OSFI announced that it is considering a new benchmark rate for determining the minimum qualifying rate for uninsured mortgages. OSFI also published the frequently asked questions on the new benchmark rate, along with remarks of Ben Gully, the Assistant Superintendent of Regulation Sector at OSFI, who sets the new benchmark rate for determining the minimum qualifying rate for uninsured mortgages. OSFI is considering replacing the current benchmark rate, which is set by the mortgage underwriting guideline (Guideline B-20), with the weekly median five-year fixed insured mortgage rate from mortgage insurance applications, plus a 2% buffer. OSFI is seeking input on this proposal before March 17, 2020. OSFI will communicate final amendments to the benchmark rate for uninsured mortgages by April 01, 2020, with the changes being proposed to become effective on April 06, 2020.

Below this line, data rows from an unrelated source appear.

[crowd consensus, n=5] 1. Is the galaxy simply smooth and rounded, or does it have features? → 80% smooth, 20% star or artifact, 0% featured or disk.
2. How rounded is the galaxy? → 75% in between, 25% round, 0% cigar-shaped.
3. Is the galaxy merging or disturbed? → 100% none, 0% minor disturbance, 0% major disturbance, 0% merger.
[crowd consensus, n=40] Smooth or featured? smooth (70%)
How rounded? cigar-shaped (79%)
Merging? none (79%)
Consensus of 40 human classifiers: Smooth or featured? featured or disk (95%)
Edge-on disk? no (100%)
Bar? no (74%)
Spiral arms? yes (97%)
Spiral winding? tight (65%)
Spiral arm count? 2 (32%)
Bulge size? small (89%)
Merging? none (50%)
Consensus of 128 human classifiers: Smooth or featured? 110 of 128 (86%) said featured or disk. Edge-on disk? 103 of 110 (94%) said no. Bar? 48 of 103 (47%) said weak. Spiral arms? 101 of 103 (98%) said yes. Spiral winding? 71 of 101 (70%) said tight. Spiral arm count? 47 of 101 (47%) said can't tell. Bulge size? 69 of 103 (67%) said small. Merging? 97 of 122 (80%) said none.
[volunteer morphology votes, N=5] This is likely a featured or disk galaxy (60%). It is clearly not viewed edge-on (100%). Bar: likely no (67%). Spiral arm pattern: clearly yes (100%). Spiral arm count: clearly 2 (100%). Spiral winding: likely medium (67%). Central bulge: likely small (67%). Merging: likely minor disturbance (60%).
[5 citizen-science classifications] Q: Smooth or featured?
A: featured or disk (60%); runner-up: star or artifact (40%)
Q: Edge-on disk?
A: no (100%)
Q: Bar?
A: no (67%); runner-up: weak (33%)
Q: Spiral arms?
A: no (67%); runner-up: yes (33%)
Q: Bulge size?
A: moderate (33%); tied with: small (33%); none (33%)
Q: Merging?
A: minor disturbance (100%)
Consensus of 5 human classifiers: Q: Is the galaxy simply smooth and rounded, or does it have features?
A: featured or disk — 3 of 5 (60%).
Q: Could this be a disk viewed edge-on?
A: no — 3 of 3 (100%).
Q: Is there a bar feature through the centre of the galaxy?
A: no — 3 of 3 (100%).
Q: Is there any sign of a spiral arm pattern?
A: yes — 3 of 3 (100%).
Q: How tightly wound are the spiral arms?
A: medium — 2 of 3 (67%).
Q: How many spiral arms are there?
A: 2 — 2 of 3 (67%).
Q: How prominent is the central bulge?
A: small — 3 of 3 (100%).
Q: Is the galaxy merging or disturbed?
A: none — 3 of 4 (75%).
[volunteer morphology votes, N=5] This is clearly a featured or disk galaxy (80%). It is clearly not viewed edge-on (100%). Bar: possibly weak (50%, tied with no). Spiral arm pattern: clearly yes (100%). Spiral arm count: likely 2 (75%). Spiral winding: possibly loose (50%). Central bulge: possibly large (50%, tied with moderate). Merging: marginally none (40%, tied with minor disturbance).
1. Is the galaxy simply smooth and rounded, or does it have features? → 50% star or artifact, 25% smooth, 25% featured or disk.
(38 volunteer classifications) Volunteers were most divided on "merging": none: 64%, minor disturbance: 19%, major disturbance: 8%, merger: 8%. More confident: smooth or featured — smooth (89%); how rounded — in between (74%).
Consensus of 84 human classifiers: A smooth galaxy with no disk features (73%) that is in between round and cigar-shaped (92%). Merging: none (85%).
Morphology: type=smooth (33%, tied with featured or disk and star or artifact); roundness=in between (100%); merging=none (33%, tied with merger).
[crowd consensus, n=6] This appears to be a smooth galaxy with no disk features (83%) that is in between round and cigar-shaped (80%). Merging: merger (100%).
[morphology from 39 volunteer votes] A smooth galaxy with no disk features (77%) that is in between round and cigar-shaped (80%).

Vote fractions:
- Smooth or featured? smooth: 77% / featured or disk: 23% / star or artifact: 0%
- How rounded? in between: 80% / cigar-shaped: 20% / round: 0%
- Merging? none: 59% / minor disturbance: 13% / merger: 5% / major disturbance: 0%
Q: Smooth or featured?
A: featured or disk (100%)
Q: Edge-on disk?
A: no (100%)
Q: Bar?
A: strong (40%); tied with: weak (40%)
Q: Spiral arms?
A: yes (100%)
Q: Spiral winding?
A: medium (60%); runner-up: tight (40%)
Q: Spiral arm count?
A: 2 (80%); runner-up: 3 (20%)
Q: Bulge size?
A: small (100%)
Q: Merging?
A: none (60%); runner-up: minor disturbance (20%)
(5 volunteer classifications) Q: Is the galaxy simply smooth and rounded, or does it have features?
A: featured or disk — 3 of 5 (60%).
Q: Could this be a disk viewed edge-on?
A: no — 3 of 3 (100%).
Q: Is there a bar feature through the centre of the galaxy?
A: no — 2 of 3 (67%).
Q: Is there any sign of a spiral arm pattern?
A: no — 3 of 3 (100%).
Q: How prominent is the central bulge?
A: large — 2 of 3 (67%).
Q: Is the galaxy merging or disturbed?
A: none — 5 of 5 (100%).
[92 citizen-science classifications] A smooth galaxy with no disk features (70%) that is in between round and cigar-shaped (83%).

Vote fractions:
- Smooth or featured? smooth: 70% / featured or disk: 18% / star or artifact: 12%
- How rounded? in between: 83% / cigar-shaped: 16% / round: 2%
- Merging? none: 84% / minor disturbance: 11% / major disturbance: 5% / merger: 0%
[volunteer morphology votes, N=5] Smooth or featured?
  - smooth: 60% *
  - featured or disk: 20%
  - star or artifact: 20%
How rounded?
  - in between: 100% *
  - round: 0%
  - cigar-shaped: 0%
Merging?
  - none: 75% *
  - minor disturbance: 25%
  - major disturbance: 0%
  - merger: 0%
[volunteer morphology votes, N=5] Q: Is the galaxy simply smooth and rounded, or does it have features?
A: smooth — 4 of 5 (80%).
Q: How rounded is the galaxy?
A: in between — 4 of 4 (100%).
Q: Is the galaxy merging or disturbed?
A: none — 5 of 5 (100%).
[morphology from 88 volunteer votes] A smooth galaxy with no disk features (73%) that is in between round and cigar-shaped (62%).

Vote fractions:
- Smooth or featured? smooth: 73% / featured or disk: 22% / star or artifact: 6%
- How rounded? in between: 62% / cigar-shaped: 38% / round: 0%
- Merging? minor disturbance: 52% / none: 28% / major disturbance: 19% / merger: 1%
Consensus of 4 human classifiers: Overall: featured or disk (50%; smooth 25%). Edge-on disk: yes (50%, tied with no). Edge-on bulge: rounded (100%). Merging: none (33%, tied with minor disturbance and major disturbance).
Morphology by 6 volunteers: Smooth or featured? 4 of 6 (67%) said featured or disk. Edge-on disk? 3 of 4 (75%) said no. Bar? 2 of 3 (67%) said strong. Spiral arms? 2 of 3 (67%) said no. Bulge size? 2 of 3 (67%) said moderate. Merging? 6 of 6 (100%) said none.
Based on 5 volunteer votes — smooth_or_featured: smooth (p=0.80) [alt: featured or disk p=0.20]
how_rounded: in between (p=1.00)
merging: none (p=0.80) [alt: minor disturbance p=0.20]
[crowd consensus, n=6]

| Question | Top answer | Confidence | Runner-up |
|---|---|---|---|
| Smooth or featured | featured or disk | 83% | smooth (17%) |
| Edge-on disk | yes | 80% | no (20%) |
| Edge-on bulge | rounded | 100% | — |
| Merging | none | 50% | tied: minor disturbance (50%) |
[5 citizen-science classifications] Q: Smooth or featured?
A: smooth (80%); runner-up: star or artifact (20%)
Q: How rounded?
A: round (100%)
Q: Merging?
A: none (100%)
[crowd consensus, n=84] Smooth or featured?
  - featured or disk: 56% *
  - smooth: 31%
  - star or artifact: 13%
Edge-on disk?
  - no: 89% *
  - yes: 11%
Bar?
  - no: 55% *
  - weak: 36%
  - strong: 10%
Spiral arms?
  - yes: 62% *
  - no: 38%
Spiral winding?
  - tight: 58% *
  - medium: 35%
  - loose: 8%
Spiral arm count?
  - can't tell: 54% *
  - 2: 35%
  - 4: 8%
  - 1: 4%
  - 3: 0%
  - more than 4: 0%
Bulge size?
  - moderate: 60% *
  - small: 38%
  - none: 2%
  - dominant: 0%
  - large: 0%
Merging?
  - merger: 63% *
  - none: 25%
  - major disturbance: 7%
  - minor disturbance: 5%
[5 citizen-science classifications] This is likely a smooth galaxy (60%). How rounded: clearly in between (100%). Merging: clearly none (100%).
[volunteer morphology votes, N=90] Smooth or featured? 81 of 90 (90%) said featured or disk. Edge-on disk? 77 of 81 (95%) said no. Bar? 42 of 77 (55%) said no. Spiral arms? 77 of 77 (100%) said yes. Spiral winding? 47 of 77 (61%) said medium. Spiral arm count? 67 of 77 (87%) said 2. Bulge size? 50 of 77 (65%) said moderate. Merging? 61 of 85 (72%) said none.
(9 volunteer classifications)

OSFI had, on January 24, 2020, indicated that it was reviewing the benchmark rate (or floor) used for qualifying uninsured mortgages. The Department of Finance, in consultation with OSFI and other federal agencies, has also reviewed the benchmark rate in the context of its minimum qualifying rate for insured mortgages. The Minister of Finance announced that the current benchmark rate used in the minimum qualifying rate for insured mortgages will be replaced by the following new benchmark rate, effective April 06, 2020:
- The weekly median five-year fixed insured mortgage rate as calculated by the Bank of Canada from mortgage insurance applications adjudicated by federally backed mortgage insurers, plus
- A buffer of 200 basis points to be set by the Minister of Finance on the coming into force
The Bank of Canada will publish the new benchmark rate every Wednesday, with the rate coming into effect the following Monday. If, on any given week, there are any delays in updating the new benchmark rate, the previous week’s published rate will stand until a new rate is published. OSFI is proposing to adopt this same rate in the calculation of the minimum qualifying rate for uninsured mortgages. The new benchmark rate would replace the five-year conventional rate and would be more representative of the broader market and responsive to fluctuations in actual contract rates. In addition to introducing a more accurate floor, the OSFI proposal maintains cohesion between the benchmark rates used to qualify both uninsured and insured mortgages. To facilitate implementation, OSFI is also proposing that this new benchmark rate be effective from April 06, 2020, to coincide with the changes to the minimum qualifying rate for insured mortgages.